Saved entries:
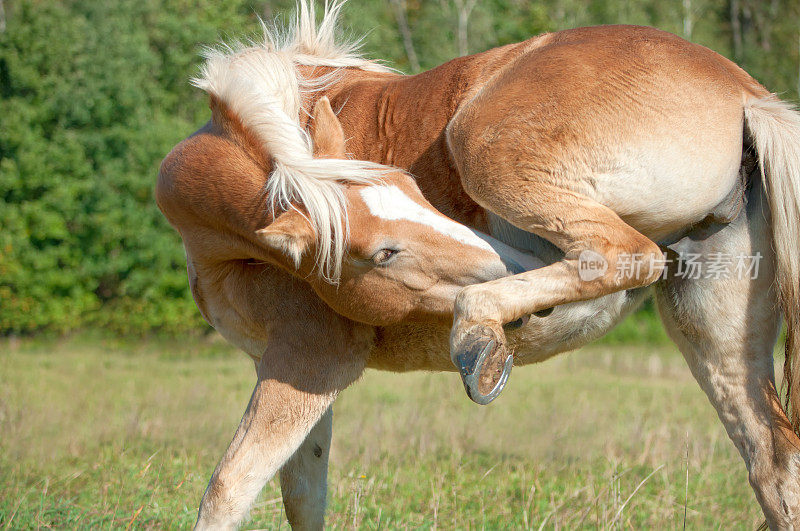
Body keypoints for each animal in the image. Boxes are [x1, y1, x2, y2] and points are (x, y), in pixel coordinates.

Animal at [156, 2, 800, 528]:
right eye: (383, 251)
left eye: (414, 187)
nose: (510, 265)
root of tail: (744, 91)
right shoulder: (288, 372)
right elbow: (302, 496)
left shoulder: (307, 361)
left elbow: (229, 491)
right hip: (718, 341)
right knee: (775, 464)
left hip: (488, 150)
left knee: (625, 255)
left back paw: (479, 334)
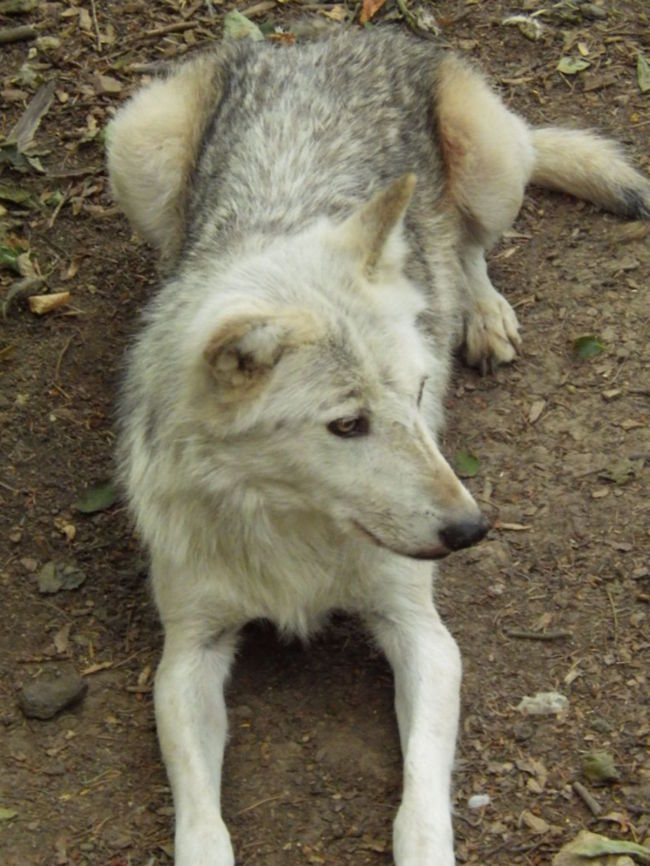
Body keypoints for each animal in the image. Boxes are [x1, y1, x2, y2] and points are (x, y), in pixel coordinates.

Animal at [107, 26, 650, 866]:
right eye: (347, 425)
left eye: (420, 394)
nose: (472, 531)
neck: (293, 532)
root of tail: (312, 42)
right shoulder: (188, 653)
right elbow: (201, 821)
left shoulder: (423, 634)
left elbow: (420, 806)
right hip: (137, 144)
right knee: (173, 245)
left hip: (493, 162)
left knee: (468, 242)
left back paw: (480, 313)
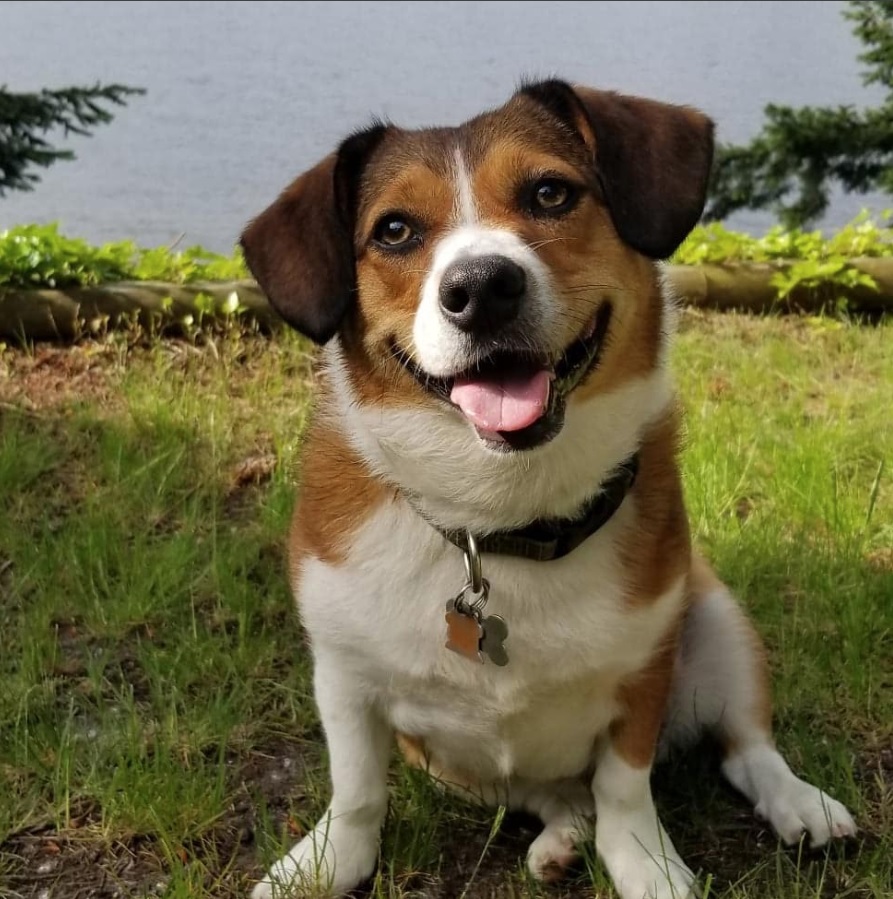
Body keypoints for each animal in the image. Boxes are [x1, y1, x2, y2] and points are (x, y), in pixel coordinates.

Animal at [240, 79, 852, 899]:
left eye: (550, 192)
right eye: (395, 230)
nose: (480, 288)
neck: (498, 517)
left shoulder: (643, 672)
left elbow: (625, 787)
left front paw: (647, 864)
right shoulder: (343, 673)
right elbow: (358, 788)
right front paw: (326, 861)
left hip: (719, 619)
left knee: (743, 745)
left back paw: (798, 803)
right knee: (553, 795)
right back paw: (561, 835)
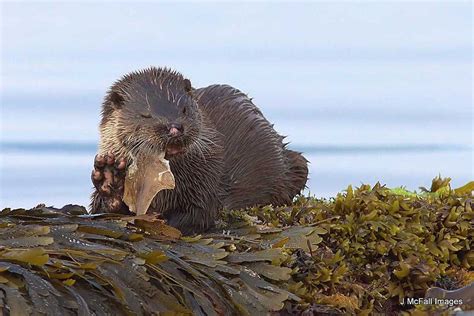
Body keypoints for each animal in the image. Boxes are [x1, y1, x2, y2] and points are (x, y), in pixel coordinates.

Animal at [90, 67, 310, 235]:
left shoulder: (207, 178)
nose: (174, 127)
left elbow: (199, 213)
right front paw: (109, 178)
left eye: (184, 109)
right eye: (145, 114)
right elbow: (100, 209)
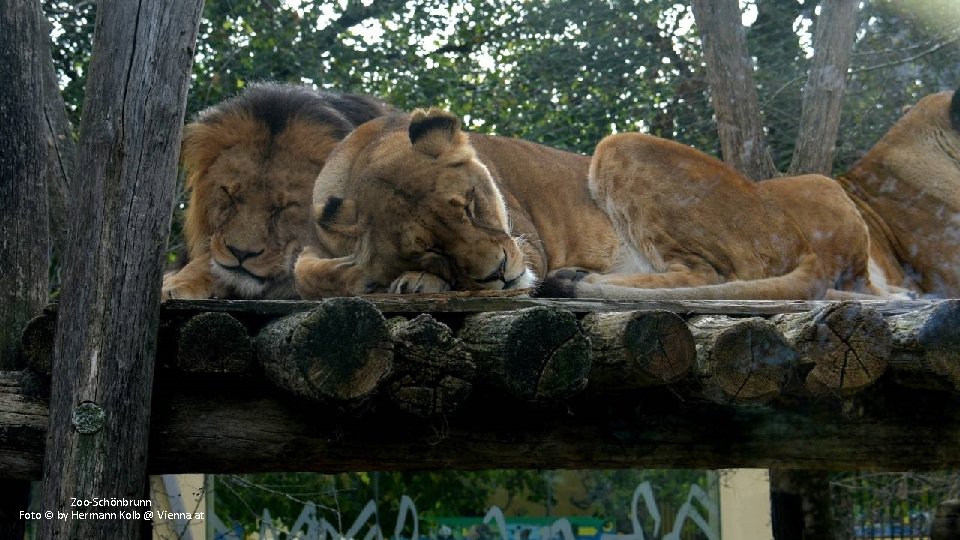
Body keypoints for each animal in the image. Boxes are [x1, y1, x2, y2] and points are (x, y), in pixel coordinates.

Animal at [294, 107, 884, 302]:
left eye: (471, 206)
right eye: (431, 249)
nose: (500, 274)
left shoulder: (526, 242)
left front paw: (411, 283)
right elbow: (307, 271)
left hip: (619, 145)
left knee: (705, 275)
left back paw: (577, 279)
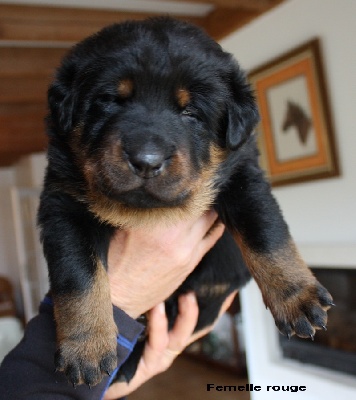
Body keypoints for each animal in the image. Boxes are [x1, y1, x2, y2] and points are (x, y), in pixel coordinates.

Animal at [39, 17, 334, 386]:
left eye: (191, 112)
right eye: (109, 101)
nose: (146, 160)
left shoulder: (241, 177)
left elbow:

Prompt:
Each line of the entries that contains the word "knee" should be listed.

Response to this exercise:
right knee: (775, 464)
left knee: (625, 255)
right knee: (173, 245)
left knee: (468, 242)
left knee: (743, 745)
right knee: (553, 795)
left knee: (705, 275)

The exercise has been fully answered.